***** PASSAGE TO READ

The modern Mercedes-Benz Museum in Stuttgart-Bad Cannstatt brings 120 years of automotive history to life. 1500 exhibits - including 160 vehicles - illustrate the development of the automobile from the very first horseless carriage to the modern limousine. Fascinating exhibits on view include for instance the very first Daimler automobile dating back to 1886, the legendary "Silver Arrow" or the "Popemobile" used to convey Pope John Paul II.
The building's architecture was designed to reflect the purpose of the museum, which sets out not only to portray the history of the Mercedes-Benz brand but also to open up future perspectives. The "UNStudio" by Dutch architects Ben van Berkel and Caroline Bos addresses this aspiration with a design which is both contemporary and mindful of tradition: The inside of the building is designed to represent the DNA spiral with its double helix shape which carries the human genome. This double helix is conceived to allow different two circular tours within the museum, tying in with the exhibition concept conceived by Büro hg Merz.
The two circular tours entitled "Myth" and "Collections" start from the top floor. Visitors can swap backwards and forwards between the two routes on any floor. The Myth tour recounts the history of the Mercedes-Benz brand in a kind of journey through time, from the beginnings of automotive invention through to global expansion in the present. The collection rooms exhibit the different vehicles against the context of their various uses: The "Gallery of Helpers", for instance, is dedicated to vehicles used by the fire brigade and emergency services.
The "Silver Arrows - Races & Records" exhibition provides a final and emotive conclusion to the museum tour. What is perhaps the most impressive room in the museum brings together the attributes which characterize the Mercedes-Benz Museum - the fascination of technology, grace and beauty in design, enthusiasm for the history of a legendary brand.

**********

§ **EXERCISE INSTRUCTIONS**:
1. List every name enclosed in quotation marks in the museum description.
2. Reproduce the museum description from the words "The building's architecture" through "Büro hg Merz.", renaming "double helix" to "twin spiral" wherever it occurs.
The rows that follow are separate material.

***** ENTRIES SUPPLIED

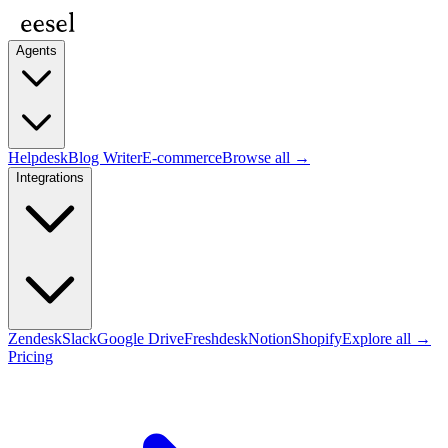
Agents
Helpdesk
Blog Writer
E-commerce
Browse all →
Integrations
Zendesk
Slack
Google Drive
Freshdesk
Notion
Shopify
Explore all →
Pricing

**********

§ **TASK-BY-TASK OUTPUTS**:
1.
"Silver Arrow"
"Popemobile"
"UNStudio"
"Myth"
"Collections"
"Gallery of Helpers"
"Silver Arrows - Races & Records"

2.
The building's architecture was designed to reflect the purpose of the museum, which sets out not only to portray the history of the Mercedes-Benz brand but also to open up future perspectives. The "UNStudio" by Dutch architects Ben van Berkel and Caroline Bos addresses this aspiration with a design which is both contemporary and mindful of tradition: The inside of the building is designed to represent the DNA spiral with its twin spiral shape which carries the human genome. This twin spiral is conceived to allow different two circular tours within the museum, tying in with the exhibition concept conceived by Büro hg Merz.